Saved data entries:
※
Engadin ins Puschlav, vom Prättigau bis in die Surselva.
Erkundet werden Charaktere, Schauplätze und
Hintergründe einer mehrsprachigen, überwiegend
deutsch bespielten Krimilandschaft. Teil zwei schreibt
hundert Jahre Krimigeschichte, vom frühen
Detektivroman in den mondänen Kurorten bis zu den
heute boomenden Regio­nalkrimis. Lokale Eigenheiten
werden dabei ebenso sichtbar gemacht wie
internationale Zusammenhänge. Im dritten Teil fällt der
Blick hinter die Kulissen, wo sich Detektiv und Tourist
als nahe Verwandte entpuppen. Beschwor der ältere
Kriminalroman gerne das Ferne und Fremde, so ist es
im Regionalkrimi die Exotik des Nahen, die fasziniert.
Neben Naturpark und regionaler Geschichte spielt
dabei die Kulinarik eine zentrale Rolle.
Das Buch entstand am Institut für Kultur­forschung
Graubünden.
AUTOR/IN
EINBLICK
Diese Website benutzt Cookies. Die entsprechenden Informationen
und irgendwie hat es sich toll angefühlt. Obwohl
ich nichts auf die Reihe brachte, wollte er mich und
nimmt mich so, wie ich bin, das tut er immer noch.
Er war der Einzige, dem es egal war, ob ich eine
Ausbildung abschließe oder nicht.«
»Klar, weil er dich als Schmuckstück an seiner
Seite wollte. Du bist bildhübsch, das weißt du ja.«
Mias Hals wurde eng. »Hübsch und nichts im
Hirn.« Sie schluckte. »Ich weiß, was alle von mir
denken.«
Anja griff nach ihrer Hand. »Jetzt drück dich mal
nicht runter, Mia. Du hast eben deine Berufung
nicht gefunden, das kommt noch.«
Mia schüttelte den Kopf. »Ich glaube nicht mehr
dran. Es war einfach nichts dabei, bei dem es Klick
※
Reproduce each line from the records that contains the word "mich".

### Task answer
ich nichts auf die Reihe brachte, wollte er mich und
nimmt mich so, wie ich bin, das tut er immer noch.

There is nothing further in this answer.